Start of The input

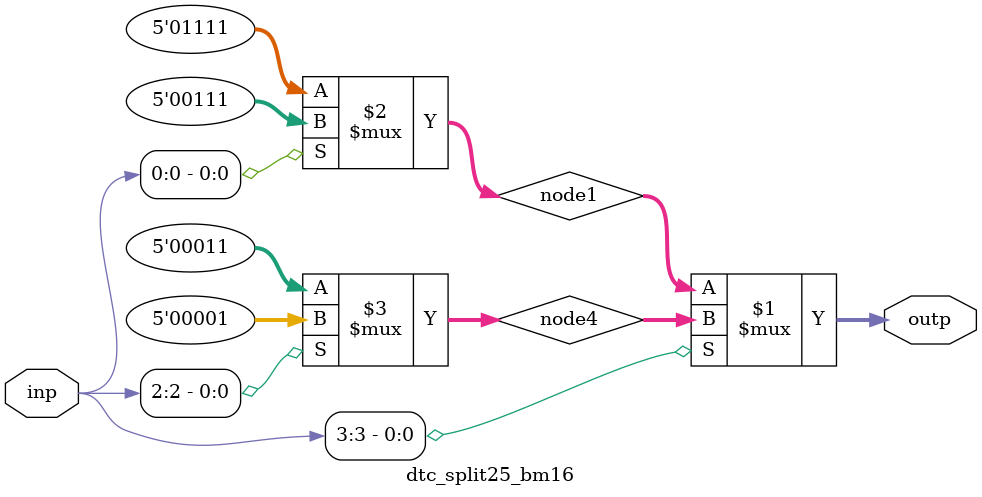
<source format=v>
module dtc_split25_bm16 (
	input  wire [5-1:0] inp,
	output wire [5-1:0] outp
);

	wire [5-1:0] node1;
	wire [5-1:0] node4;

	assign outp = (inp[3]) ? node4 : node1;
		assign node1 = (inp[0]) ? 5'b00111 : 5'b01111;
		assign node4 = (inp[2]) ? 5'b00001 : 5'b00011;

endmodule
</source>
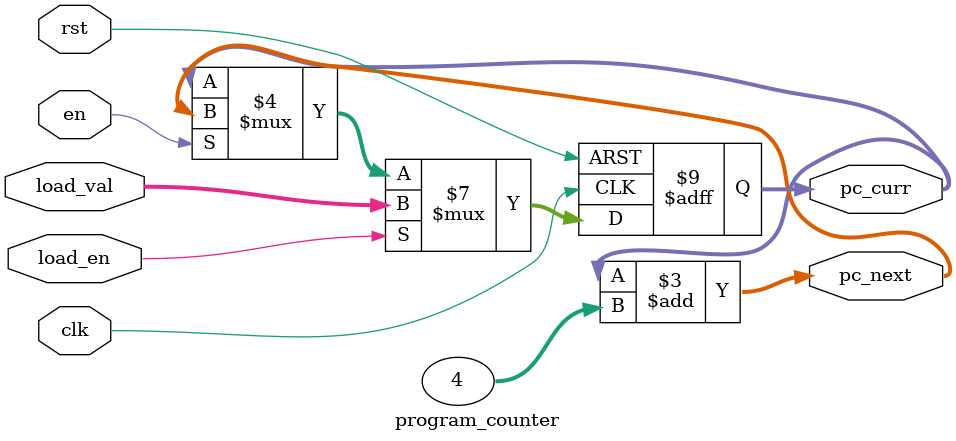
<source format=sv>
`timescale 1ns / 1ps


module program_counter(
    input logic clk,
    input logic rst,
    input logic en,
    input logic load_en,
    input logic [31:0] load_val,
    output logic [31:0] pc_next,
    output logic [31:0] pc_curr
    );

    always_ff@(posedge clk or negedge rst) begin
        if(rst==1'b0) pc_curr <= 32'h80000000;
        else begin
            if (load_en) pc_curr <= load_val;
            else if(en) pc_curr <= pc_next;
        end
    end

    assign pc_next = pc_curr + 4;

endmodule

</source>
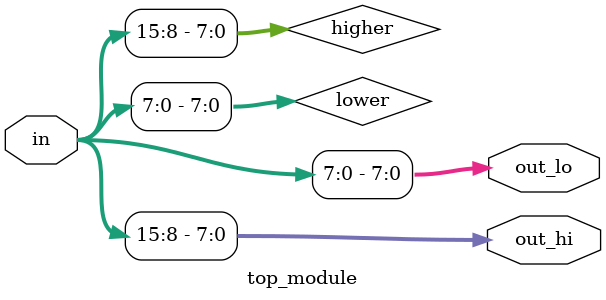
<source format=v>
module top_module( 
    input wire [15:0] in,
    output wire [7:0] out_hi,
    output wire [7:0] out_lo );
    wire [7:0] lower;
    wire [7:0] higher;
    assign lower = in[7:0];
    assign higher = in[15:8];
    assign out_lo = lower;
    assign out_hi = higher;
endmodule

</source>
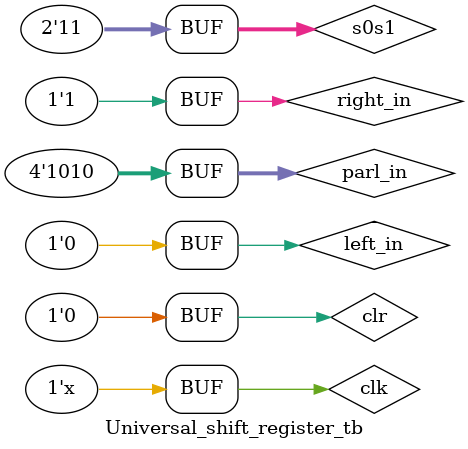
<source format=sv>

module Universal_shift_register_tb;
  reg clr, clk, left_in, right_in;
  reg [3:0] parl_in;
  reg [1:0] s0s1;
  
  wire [3:0] out;
  //instance of design module
  universal_shift_register ins (clr, left_in, right_in, s0s1, clk,parl_in, out);
  
  initial
    begin
      clr = 0;
      clk = 0;
      left_in = 0;
      right_in = 0;
      parl_in = 0;
      s0s1 = 0;
      
      #10;
      clr = 1'b1;
      #10;
      
      clr = 1'b0;
      #20;
      
      //check for right shift
      right_in = 1'b1;
      s0s1 = 2'b01;
      #20;
      $monitor("right input = %p,mode= %p output= %p", right_in, s0s1, out);
      

      //check for left shift
      left_in = 1'b0;
      s0s1 = 2'b10;
      #20;
      $monitor("left input = %p,mode= %p output= %p", left_in, s0s1, out);
      

      //check for parallel load
      parl_in = 4'b1010;
      s0s1 = 2'b11;
      #20;
      $monitor("parallel input = %p,mode= %p output= %p", parl_in, s0s1, out);
  
    end
  
  always #5 clk = ~clk;
  
endmodule
  
      
</source>
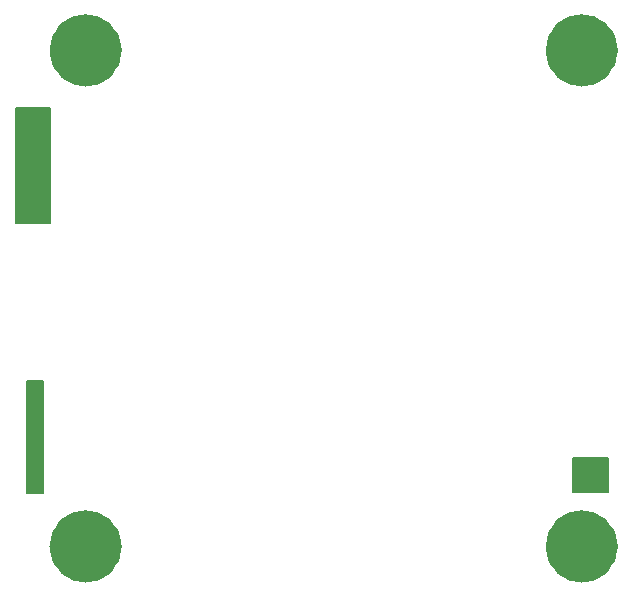
<source format=gbr>
%TF.GenerationSoftware,KiCad,Pcbnew,7.0.7*%
%TF.CreationDate,2024-01-21T18:01:17-05:00*%
%TF.ProjectId,Forerunner-Cubic-Mainboard,466f7265-7275-46e6-9e65-722d43756269,rev?*%
%TF.SameCoordinates,Original*%
%TF.FileFunction,Other,User*%
%FSLAX46Y46*%
G04 Gerber Fmt 4.6, Leading zero omitted, Abs format (unit mm)*
G04 Created by KiCad (PCBNEW 7.0.7) date 2024-01-21 18:01:17*
%MOMM*%
%LPD*%
G01*
G04 APERTURE LIST*
%ADD10C,0.150000*%
%ADD11C,3.075000*%
G04 APERTURE END LIST*
D10*
X45300000Y11450000D02*
X48200000Y11450000D01*
X48200000Y8650000D01*
X45300000Y8650000D01*
X45300000Y11450000D01*
G36*
X45300000Y11450000D02*
G01*
X48200000Y11450000D01*
X48200000Y8650000D01*
X45300000Y8650000D01*
X45300000Y11450000D01*
G37*
X-1000000Y18050000D02*
X400000Y18050000D01*
X400000Y8550000D01*
X-1000000Y8550000D01*
X-1000000Y18050000D01*
G36*
X-1000000Y18050000D02*
G01*
X400000Y18050000D01*
X400000Y8550000D01*
X-1000000Y8550000D01*
X-1000000Y18050000D01*
G37*
X-1900000Y41150000D02*
X1000000Y41150000D01*
X1000000Y31350000D01*
X-1900000Y31350000D01*
X-1900000Y41150000D01*
G36*
X-1900000Y41150000D02*
G01*
X1000000Y41150000D01*
X1000000Y31350000D01*
X-1900000Y31350000D01*
X-1900000Y41150000D01*
G37*
D11*
X5537500Y46000000D02*
G75*
G03*
X5537500Y46000000I-1537500J0D01*
G01*
X47537500Y46000000D02*
G75*
G03*
X47537500Y46000000I-1537500J0D01*
G01*
X47537500Y4000000D02*
G75*
G03*
X47537500Y4000000I-1537500J0D01*
G01*
X5537500Y4000000D02*
G75*
G03*
X5537500Y4000000I-1537500J0D01*
G01*
M02*

</source>
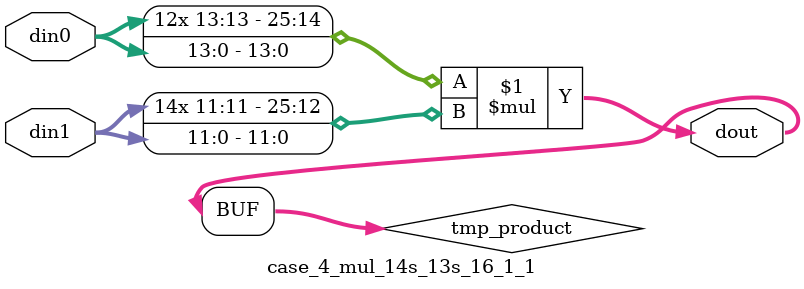
<source format=v>

`timescale 1 ns / 1 ps

 module case_4_mul_14s_13s_16_1_1(din0, din1, dout);
parameter ID = 1;
parameter NUM_STAGE = 0;
parameter din0_WIDTH = 14;
parameter din1_WIDTH = 12;
parameter dout_WIDTH = 26;

input [din0_WIDTH - 1 : 0] din0; 
input [din1_WIDTH - 1 : 0] din1; 
output [dout_WIDTH - 1 : 0] dout;

wire signed [dout_WIDTH - 1 : 0] tmp_product;



























assign tmp_product = $signed(din0) * $signed(din1);








assign dout = tmp_product;





















endmodule

</source>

End of The input

Counting only lines with the word "assign" in them, say how many there are in the entries above, with no other words.

10